* **Your task**
Copy out everything in the records below from the line containing "61: (230, 169)" down to and including the line containing "4: (190, 210)", with "(414, 232)" changed to "(414, 233)" and nothing else altered.

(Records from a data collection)
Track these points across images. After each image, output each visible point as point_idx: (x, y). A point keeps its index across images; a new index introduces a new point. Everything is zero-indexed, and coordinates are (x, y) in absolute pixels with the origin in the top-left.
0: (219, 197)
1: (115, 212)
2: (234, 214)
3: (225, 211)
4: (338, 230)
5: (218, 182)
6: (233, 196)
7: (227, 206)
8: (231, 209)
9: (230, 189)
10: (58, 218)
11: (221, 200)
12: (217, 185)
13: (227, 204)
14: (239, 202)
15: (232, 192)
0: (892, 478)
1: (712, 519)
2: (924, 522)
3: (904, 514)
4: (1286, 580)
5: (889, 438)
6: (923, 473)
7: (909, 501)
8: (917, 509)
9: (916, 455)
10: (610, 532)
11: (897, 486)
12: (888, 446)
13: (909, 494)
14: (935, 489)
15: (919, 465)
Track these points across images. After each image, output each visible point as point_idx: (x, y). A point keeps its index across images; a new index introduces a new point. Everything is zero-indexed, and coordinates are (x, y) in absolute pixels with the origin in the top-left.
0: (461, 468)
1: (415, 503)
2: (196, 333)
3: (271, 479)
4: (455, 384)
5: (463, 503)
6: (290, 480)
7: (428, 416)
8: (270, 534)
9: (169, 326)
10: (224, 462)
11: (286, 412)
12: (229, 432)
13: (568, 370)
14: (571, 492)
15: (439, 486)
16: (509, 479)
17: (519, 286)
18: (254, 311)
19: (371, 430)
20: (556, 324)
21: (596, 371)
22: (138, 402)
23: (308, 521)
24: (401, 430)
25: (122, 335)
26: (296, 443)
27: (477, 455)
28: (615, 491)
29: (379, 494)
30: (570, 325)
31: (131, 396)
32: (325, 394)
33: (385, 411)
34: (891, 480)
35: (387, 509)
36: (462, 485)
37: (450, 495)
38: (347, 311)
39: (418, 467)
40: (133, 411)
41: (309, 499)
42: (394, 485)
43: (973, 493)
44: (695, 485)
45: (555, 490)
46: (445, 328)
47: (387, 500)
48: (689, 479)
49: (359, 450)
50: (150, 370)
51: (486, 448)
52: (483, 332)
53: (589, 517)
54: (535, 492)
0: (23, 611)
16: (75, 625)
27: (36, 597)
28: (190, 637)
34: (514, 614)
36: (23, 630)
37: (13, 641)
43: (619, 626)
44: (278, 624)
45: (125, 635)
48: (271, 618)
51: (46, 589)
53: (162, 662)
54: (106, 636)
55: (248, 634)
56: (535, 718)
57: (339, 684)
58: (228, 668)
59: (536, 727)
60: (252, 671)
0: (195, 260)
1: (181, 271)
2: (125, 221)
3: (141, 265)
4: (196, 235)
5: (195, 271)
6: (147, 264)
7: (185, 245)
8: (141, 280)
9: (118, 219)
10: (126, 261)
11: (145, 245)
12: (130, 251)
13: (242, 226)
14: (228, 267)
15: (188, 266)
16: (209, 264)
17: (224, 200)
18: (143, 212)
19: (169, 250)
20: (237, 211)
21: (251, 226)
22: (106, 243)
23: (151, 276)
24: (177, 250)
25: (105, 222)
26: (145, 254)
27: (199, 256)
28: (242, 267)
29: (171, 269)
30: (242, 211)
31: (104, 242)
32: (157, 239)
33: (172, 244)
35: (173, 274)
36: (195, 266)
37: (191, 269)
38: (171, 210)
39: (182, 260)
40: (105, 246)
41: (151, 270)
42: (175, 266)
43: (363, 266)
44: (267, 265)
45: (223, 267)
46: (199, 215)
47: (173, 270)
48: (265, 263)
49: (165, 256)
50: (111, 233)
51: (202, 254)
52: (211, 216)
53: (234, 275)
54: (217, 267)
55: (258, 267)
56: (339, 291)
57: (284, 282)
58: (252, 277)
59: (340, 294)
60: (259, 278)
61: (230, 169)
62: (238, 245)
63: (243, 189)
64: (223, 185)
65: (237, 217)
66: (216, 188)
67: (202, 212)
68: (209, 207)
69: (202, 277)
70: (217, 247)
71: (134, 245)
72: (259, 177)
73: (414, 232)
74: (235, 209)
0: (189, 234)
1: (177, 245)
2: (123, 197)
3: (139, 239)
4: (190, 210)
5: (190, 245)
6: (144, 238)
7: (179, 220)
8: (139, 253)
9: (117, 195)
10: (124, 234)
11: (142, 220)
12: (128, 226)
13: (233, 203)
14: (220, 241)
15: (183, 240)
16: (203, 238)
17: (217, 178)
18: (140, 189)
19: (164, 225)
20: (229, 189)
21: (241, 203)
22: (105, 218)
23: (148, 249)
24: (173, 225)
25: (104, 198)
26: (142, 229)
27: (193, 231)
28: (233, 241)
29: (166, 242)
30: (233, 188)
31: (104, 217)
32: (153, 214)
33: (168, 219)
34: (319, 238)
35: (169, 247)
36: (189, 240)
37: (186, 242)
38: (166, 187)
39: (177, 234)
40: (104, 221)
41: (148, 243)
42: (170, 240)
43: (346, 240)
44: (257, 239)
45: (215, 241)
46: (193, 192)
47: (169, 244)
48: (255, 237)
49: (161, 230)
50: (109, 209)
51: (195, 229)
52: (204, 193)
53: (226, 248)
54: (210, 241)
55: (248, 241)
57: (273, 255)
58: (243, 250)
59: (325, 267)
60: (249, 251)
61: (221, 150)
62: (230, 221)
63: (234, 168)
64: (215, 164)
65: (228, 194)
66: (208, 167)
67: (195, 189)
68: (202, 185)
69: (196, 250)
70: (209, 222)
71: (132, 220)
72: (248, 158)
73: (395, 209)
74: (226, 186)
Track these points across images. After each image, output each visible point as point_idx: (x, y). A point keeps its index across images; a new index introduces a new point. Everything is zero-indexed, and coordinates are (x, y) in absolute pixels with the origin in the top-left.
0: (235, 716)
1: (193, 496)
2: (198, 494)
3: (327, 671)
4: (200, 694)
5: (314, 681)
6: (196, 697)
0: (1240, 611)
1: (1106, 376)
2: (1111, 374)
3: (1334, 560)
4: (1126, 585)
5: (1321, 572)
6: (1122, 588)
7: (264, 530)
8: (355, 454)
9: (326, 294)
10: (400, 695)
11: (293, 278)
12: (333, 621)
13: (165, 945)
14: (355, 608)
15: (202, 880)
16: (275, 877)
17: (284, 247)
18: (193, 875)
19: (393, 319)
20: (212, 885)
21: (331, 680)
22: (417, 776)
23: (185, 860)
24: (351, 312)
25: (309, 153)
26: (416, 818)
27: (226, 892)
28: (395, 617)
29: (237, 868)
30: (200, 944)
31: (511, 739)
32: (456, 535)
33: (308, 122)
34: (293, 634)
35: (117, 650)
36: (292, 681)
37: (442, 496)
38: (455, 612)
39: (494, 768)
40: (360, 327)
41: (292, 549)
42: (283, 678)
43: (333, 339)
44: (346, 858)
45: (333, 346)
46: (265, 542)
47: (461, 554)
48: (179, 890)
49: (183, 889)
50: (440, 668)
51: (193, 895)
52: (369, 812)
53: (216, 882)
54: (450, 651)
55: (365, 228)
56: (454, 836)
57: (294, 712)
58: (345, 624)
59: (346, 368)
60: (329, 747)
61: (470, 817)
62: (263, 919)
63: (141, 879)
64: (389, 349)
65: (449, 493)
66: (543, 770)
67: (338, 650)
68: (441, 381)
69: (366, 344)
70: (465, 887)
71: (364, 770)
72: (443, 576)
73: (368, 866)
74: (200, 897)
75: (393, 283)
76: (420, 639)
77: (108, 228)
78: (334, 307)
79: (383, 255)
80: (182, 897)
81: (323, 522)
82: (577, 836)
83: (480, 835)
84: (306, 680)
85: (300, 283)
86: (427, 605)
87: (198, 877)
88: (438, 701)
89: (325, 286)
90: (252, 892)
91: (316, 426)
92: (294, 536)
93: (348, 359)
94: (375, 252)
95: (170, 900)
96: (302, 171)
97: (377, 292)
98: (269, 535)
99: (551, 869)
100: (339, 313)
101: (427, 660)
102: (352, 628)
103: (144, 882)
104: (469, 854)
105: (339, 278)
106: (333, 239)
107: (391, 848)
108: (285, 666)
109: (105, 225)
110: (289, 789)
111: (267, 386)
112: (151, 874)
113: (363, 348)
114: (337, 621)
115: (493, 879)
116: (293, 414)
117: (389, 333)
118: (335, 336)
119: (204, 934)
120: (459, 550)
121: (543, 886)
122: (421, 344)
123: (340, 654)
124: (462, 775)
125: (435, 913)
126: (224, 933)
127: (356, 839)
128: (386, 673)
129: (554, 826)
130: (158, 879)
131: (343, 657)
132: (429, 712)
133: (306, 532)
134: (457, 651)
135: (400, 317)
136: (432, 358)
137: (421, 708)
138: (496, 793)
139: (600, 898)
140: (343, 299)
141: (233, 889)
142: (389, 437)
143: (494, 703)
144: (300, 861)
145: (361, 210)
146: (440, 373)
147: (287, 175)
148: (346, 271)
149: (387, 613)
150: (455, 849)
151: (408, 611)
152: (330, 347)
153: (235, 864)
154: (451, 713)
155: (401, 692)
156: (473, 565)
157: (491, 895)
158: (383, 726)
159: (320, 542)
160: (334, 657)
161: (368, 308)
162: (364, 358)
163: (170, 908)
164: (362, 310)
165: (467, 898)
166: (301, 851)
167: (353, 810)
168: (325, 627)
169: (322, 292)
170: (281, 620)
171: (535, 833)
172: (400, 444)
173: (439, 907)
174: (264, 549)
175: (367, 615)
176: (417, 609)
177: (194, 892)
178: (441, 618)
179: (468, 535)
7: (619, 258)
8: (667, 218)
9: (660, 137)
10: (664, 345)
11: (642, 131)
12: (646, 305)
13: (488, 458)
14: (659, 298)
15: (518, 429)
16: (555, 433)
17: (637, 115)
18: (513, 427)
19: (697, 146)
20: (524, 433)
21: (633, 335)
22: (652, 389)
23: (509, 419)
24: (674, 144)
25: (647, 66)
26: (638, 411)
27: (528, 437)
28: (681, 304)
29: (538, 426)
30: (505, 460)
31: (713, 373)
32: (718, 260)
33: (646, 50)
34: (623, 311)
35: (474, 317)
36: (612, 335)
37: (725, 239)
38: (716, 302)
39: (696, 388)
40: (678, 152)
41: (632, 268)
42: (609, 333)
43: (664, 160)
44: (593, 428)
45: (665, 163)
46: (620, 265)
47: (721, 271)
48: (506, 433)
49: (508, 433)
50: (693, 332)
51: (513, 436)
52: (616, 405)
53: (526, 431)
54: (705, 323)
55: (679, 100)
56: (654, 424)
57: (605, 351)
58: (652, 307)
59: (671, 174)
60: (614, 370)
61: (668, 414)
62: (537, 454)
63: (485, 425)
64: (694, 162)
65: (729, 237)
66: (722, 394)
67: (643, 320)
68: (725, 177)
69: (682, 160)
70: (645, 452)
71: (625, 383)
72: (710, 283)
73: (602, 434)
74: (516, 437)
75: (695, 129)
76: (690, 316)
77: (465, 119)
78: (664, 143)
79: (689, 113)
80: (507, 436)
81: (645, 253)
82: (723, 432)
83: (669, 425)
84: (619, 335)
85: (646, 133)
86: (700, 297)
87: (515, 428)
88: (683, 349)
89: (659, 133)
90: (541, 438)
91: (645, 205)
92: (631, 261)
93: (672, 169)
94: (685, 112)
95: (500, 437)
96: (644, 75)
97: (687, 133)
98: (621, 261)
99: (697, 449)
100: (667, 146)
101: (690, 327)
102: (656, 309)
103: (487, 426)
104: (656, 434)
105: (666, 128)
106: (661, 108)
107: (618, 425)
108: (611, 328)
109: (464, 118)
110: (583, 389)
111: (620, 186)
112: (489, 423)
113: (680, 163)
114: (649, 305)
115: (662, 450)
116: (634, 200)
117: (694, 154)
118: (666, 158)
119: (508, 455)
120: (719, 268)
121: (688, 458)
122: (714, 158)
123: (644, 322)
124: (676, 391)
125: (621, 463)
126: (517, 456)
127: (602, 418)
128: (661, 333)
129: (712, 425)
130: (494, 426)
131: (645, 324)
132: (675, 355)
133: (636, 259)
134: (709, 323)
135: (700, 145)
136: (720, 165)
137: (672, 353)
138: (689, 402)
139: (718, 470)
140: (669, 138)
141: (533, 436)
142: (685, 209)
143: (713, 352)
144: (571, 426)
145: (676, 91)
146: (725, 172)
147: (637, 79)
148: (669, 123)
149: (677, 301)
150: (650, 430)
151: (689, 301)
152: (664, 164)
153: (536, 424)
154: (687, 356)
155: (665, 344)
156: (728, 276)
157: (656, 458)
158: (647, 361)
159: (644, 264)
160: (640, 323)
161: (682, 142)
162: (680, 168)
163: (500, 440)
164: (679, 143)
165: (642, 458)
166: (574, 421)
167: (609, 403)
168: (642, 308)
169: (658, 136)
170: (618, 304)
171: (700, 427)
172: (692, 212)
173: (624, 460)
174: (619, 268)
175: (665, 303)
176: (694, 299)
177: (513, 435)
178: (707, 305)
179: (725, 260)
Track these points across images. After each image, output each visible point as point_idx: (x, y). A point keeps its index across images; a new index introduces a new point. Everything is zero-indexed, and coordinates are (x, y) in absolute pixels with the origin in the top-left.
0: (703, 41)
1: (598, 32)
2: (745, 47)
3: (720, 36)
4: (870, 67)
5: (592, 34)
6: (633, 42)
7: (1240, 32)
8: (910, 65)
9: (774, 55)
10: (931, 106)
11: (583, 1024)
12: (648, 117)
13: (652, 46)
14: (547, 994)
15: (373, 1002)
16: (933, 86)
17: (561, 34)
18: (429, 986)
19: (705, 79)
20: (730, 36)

* **Output for this exercise**
61: (230, 169)
62: (238, 245)
63: (243, 189)
64: (223, 185)
65: (237, 217)
66: (216, 188)
67: (202, 212)
68: (209, 207)
69: (202, 277)
70: (217, 247)
71: (134, 245)
72: (259, 177)
73: (414, 233)
74: (235, 209)
0: (189, 234)
1: (177, 245)
2: (123, 197)
3: (139, 239)
4: (190, 210)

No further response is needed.